Compiti »
- a) Trascrivi fedelmente dal commento alla sentenza n. 326/2010 il passo che va da "I provvedimenti finanziari" fino a "rispettive finalità istituzionali." incluso.
- b) Scrivi il seguito del commento alla sentenza n. 326/2010 della Corte costituzionale, riprendendo subito dopo l'ultima frase riportata.

Estratto »
************
Corte Costituzionale, Sentenza n. 326/2010
di Alessio Tavanti

I provvedimenti finanziari adottati con legge statale al fine di contenimento della spesa pubblica, non possono prescindere dall’individuazione certa delle fonti di finanziamento delle spese degli Enti locali territoriali e dunque anche delle Comunità montane, per evitare di compromettere la certezza delle risorse economiche effettivamente disponibili per il raggiungimento delle rispettive finalità istituzionali.

E’ quanto ha affermato la Corte costituzionale con la sentenza in commento con la quale ha parzialmente accolto i ricorsi proposti da alcune Regioni relativamente alle previsioni contenute nel comma 187 della Finanziaria 2010 concernenti il finanziamento delle Comunità montane.
************
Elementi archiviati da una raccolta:
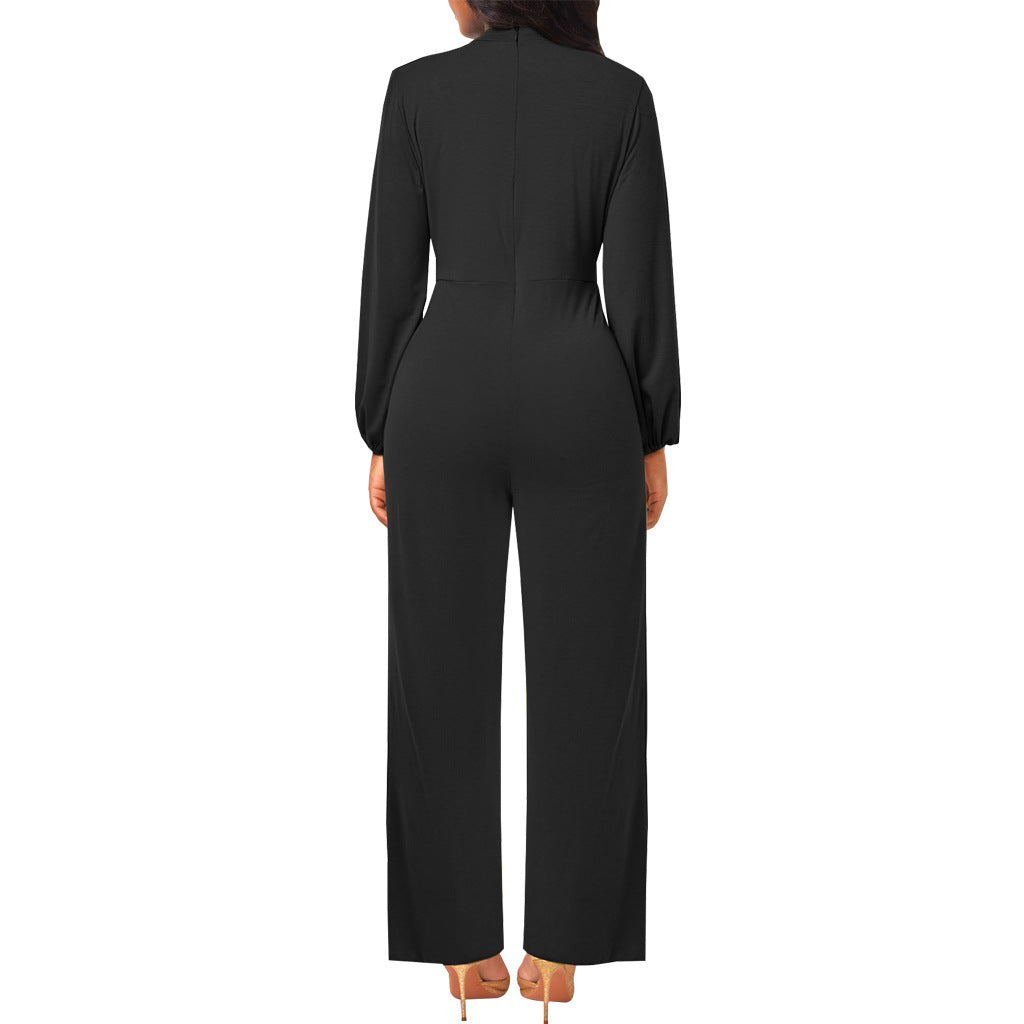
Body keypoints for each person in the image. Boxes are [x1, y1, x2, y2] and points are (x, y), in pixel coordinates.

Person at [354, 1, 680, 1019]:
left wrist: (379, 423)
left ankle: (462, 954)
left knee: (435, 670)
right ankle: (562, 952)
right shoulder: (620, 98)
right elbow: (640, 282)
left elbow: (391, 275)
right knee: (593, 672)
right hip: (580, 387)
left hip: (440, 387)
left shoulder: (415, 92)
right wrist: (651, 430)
************
Risultati dell'esercizio »
- a)
I provvedimenti finanziari adottati con legge statale al fine di contenimento della spesa pubblica, non possono prescindere dall’individuazione certa delle fonti di finanziamento delle spese degli Enti locali territoriali e dunque anche delle Comunità montane, per evitare di compromettere la certezza delle risorse economiche effettivamente disponibili per il raggiungimento delle rispettive finalità istituzionali.

- b)
L’originario oggetto del giudizio di costituzionalità, oltre alla norma della finanziaria sopra citata, era rappresentato anche dall’art. 2, comma 186, lettere a) ed e), della suddetta Legge, con riguardo alle previsioni di soppressione della figura del difensore civico comunale di cui all’art. 11 TUEL (lett. a) e dei consorzi di funzioni tra Enti locali (lett. e).

Tuttavia rispetto a tali disposizioni la Corte si è espressa dichiarando inammissibili le relative questioni, in ragione della disciplina normativa sopravvenuta ai ricorsi presentati e non impugnata dalle Regioni da cui ne è derivato un difetto di interesse a proseguire nel giudizio.

Infatti, con il Dl. n. 2/10, convertito con Legge n. 42/10 (si veda newsletter SELF n. 4/10) rispetto alla figura del difensore civico, è stata prevista esclusivamente la soppressione del difensore civico comunale, le cui funzioni vengono, però, attribuite a quello della provincia nel cui territorio rientra il relativo Comune, con la nuova denominazione di “difensore civico territoriale”.

I Giudici costituzionale evidenziano al riguardo, il fatto che le modifiche introdotte dalle disposizioni sopravvenute non hanno operato la soppressione delle funzioni precedentemente attribuite al difensore civico comunale, ma hanno solamente inciso sulla titolarità delle medesime, prevedendone l’esercizio ad un livello territoriale più ampio, vale a dire quello provinciale.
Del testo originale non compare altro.